Team-wide struggles cause the likes of Karl-Anthony Towns and Anthony Edwards to revert to bad habits, which causes the bad to get worse. Those tendencies make it difficult for Minnesota to stop the bleeding.
So when Dejounte Murray goes nuclear — scoring 22 points in the third quarter — to tie the game heading into the fourth, Minnesota is in no position to respond with another push of its own. Instead, the Hawks scored the opening nine points of the final frame as well — and the rout was on.
The Hawks (2-2) were 14 for 18 from the field in the third quarter, and shot 50% in the fourth.

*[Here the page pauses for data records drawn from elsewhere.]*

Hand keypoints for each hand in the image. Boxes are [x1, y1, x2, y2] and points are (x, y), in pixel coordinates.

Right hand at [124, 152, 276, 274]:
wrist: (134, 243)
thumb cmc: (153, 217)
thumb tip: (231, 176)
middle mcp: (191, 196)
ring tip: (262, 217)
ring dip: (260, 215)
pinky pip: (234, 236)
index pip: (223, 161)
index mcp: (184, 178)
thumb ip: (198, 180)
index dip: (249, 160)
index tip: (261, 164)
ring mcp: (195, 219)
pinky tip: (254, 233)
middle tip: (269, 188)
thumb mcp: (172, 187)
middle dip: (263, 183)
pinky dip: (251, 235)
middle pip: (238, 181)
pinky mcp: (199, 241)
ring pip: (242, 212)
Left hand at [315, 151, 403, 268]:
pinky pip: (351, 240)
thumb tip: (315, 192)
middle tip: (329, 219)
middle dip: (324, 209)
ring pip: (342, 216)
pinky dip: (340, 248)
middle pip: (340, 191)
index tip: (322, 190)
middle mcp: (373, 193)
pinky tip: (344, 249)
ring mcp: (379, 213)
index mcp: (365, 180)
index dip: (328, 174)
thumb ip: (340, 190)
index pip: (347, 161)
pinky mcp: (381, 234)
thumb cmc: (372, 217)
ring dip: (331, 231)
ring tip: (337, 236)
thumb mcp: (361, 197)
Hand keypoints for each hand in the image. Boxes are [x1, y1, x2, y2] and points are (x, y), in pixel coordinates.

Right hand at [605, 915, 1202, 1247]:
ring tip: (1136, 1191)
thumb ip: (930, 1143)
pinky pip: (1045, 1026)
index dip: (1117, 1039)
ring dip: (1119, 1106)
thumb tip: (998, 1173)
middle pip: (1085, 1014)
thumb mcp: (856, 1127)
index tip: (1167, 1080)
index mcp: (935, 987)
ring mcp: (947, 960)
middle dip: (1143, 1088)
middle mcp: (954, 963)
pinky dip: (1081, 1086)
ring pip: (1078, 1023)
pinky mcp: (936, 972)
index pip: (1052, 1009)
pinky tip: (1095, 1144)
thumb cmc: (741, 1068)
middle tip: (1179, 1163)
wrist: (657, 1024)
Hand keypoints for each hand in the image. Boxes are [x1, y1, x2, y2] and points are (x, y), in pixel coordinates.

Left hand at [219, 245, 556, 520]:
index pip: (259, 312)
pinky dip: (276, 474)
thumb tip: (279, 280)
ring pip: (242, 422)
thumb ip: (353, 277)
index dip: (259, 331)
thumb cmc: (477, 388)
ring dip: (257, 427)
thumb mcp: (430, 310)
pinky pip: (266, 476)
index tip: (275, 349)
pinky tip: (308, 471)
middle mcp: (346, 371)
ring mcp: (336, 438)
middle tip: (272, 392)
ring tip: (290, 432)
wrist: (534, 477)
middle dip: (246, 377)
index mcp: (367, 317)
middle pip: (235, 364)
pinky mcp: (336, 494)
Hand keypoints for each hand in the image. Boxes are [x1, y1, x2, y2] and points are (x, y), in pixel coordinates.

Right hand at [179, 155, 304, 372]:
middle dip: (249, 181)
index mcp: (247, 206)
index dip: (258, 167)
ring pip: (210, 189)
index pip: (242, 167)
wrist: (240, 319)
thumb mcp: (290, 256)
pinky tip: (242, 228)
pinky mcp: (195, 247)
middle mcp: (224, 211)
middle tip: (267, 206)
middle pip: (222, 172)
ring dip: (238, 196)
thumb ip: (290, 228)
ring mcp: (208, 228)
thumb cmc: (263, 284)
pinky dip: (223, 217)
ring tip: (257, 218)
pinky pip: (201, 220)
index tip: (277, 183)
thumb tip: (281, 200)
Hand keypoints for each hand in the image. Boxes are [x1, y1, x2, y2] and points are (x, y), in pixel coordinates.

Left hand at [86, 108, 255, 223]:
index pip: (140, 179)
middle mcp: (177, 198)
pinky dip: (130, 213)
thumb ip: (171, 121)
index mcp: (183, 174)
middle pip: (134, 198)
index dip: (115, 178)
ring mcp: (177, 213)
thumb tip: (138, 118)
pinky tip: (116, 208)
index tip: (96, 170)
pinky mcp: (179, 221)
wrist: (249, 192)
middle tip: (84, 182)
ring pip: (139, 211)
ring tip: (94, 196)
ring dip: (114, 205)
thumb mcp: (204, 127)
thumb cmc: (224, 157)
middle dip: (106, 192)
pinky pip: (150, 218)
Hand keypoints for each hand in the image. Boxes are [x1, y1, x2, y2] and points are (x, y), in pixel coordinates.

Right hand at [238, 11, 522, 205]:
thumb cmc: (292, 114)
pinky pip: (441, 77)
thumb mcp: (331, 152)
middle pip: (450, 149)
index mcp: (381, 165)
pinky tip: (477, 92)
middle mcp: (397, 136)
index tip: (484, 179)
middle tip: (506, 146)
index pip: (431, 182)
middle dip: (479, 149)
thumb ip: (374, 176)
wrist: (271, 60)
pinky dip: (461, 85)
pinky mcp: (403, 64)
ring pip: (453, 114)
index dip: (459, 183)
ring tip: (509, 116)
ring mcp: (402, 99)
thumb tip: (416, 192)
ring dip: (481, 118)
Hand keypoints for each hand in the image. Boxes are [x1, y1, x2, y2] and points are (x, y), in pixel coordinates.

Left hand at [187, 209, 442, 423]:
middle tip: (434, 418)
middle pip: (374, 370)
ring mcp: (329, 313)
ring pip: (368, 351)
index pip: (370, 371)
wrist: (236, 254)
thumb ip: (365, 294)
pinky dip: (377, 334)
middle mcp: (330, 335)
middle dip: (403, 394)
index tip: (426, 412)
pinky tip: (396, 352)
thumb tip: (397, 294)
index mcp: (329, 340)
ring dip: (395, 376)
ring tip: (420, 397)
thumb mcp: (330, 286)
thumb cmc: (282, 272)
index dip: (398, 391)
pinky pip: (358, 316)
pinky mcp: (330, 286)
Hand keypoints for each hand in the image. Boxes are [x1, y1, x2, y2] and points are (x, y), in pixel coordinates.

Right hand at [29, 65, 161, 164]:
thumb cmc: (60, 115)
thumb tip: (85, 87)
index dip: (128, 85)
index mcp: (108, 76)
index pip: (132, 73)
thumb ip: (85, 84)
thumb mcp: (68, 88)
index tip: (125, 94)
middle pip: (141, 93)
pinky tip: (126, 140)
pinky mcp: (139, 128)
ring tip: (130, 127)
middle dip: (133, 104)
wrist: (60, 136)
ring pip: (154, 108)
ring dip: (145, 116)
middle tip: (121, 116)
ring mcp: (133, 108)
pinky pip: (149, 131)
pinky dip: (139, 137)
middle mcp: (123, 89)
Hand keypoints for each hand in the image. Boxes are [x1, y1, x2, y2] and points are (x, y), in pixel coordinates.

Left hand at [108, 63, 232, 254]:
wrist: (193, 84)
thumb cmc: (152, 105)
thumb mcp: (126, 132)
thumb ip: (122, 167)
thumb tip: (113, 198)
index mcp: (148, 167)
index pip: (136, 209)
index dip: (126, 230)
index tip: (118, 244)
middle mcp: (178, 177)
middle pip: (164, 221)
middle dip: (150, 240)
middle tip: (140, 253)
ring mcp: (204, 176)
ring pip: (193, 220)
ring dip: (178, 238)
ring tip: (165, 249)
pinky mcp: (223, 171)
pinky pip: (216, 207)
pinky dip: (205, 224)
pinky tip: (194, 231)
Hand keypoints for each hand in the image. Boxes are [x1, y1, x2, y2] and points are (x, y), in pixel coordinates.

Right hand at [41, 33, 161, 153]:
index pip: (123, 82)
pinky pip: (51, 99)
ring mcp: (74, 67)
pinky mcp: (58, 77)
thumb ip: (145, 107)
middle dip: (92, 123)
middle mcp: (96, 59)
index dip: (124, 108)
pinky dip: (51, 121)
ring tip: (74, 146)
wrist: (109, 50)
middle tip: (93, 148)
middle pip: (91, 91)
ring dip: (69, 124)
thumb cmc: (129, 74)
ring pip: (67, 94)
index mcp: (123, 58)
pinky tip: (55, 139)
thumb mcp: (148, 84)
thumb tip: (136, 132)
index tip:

“We couldn’t contain anybody in pick-and-roll defense. Murray gets hot,” Finch told reporters. “After that, it was just a momentum game for them.”
Minnesota (1-2) has played two full-strength teams through three games and lost to both of them. Monday’s meltdown even came with Jaden McDaniels back in the lineup after he missed the first two games with a calf injury that derailed his training camp.
Performances like the one in Atlanta make it difficult for fans to fully buy into this Timberwolves team. Who they are changes game to game, quarter to quarter. They haven’t proven trustworthy. Their only consistency is their inconsistency.
Those were traits that ultimately, despite the team’s load of talent, buried the Wolves last season. And, through only three games, this unit is looking awfully familiar to that one.